We use the term “trade in humans” in hope that this issue will engage with a broad scope of historical and contemporary forms of commodification, sale, alienation, and forced migration of Asian people. Rather than presume the forms and limits of exploitation, we seek to open up a conversation across fields and terminological silos. Topics explored may potentially range from slave trading to adoption, child marriage, resettlement, trafficking, indentured labor, “coolietude,” and military conscription.
This special issue will attend to problems of translation and the texture of human experience undergirding linguistic, legal, political, and cultural attempts to represent or obfuscate the transregional trade in humans. We seek contributions from a wide variety of fields: Asian studies and Asian American studies, history, legal studies, sociology, anthropology, and diaspora studies, among others. We welcome contributions that explore the influence of these diverse trades across all Asian regions, the Americas, and beyond, as well as local or international legacies.
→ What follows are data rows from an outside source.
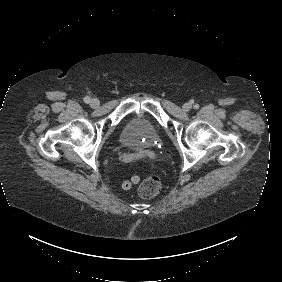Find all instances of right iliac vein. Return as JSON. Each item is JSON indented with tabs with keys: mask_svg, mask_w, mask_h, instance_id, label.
Returning <instances> with one entry per match:
<instances>
[{
	"mask_svg": "<svg viewBox=\"0 0 282 282\" xmlns=\"http://www.w3.org/2000/svg\"><path fill=\"white\" fill-rule=\"evenodd\" d=\"M90 104L93 108H97L99 106V101L97 99H92Z\"/></svg>",
	"mask_w": 282,
	"mask_h": 282,
	"instance_id": "63e3f726",
	"label": "right iliac vein"
}]
</instances>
Convergence Feature Proposals
One of Verge: Studies in Global Asias’ distinctive features is an opening section called Convergence, where we curate a rotating series of rubrics that emphasize collaborative intellectual engagement and exchange. Each issue features several of the following rubrics: A&Q, a responsive dialogue, either in interview or roundtable format, inspired by a set of questions; Codex, a collaborative discussion and assessment of books, films, or exhibits; Translation, for texts, primary or secondary, not yet available in English; Field Trip, reports from various subfields of the disciplines; Portfolio, commentaries on visual images; and Interface, texts exploring the resources of the print-digital world. We welcome those interested in these features to submit a Convergence proposal for the issue.
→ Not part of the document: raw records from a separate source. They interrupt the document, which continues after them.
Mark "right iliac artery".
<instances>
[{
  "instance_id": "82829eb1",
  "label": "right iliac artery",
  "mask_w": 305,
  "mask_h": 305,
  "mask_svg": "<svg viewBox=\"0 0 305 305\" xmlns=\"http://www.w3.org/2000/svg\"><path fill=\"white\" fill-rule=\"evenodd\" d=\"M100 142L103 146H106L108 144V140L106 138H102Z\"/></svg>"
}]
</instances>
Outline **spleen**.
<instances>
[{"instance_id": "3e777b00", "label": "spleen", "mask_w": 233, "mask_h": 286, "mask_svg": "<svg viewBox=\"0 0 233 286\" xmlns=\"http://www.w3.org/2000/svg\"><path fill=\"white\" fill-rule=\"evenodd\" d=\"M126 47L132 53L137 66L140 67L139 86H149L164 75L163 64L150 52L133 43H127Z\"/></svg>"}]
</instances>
Proposals should be 1–2 pages in length and indicate what kind of feature is being proposed; demonstrate an awareness of the formats utilized by the journal; include an abstract and, if collaborative, a list of proposed contributors; and include a short (2 pg) cv.
The Convergence proposals deadline is March 15, 2024; however, we encourage those interested in submitting a proposal to contact the editors about their ideas in advance of this date. Please direct all inquiries and submissions to firstname.lastname@example.org.
Essays (between 6,000-10,000 words) and abstracts (125 words) should be submitted electronically through this submission form by August 30, 2024 and prepared according to the author-date + bibliography format of the Chicago Manual of Style. See section 2.38 of the University of Minnesota Press style guide or chapter 15 of the Chicago Manual of Style Online for additional formatting information.
Authors’ names should not appear on manuscripts; instead, please include a separate document with the author’s name, address, institutional affiliations, and the title of the article with your electronic submission. Authors should not refer to themselves in the first person in the submitted text or notes if such references would identify them; any necessary references to the author’s previous work, for example, should be in the third person.